Required work
Turn the data between the lines holding "w wieku dzie­więt­na­stu" and "ja­kie­goś ni­ja­kiego dzien­nika­rza", inclusive, into a Markdown table. Use the columns Row and Text, with a row number and one line per row, and skip any blank lines.
● ● ●
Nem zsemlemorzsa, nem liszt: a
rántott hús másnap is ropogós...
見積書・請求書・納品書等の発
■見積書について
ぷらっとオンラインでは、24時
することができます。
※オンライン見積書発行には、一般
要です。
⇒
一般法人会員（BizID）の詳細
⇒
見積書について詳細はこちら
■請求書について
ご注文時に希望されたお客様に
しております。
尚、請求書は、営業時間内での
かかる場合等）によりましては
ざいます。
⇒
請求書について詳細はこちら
● ● ●
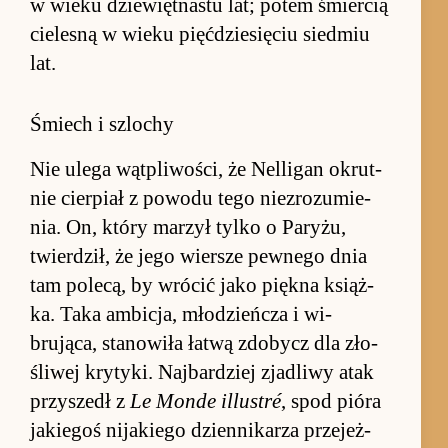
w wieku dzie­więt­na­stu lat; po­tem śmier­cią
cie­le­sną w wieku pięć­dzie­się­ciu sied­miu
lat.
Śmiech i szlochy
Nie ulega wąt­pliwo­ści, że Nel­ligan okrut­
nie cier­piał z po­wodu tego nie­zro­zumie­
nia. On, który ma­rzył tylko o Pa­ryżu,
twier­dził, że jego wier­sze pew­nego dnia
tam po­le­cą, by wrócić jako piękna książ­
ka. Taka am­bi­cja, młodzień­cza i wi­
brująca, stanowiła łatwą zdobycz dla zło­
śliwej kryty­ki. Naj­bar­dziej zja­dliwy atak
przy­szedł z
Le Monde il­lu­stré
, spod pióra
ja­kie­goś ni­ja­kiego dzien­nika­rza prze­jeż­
● ● ●
Response
| Row | Text |
|---|---|
| 1 | w wieku dzie­więt­na­stu lat; po­tem śmier­cią |
| 2 | cie­le­sną w wieku pięć­dzie­się­ciu sied­miu |
| 3 | lat. |
| 4 | Śmiech i szlochy |
| 5 | Nie ulega wąt­pliwo­ści, że Nel­ligan okrut­ |
| 6 | nie cier­piał z po­wodu tego nie­zro­zumie­ |
| 7 | nia. On, który ma­rzył tylko o Pa­ryżu, |
| 8 | twier­dził, że jego wier­sze pew­nego dnia |
| 9 | tam po­le­cą, by wrócić jako piękna książ­ |
| 10 | ka. Taka am­bi­cja, młodzień­cza i wi­ |
| 11 | brująca, stanowiła łatwą zdobycz dla zło­ |
| 12 | śliwej kryty­ki. Naj­bar­dziej zja­dliwy atak |
| 13 | przy­szedł z |
| 14 | Le Monde il­lu­stré |
| 15 | , spod pióra |
| 16 | ja­kie­goś ni­ja­kiego dzien­nika­rza prze­jeż­ |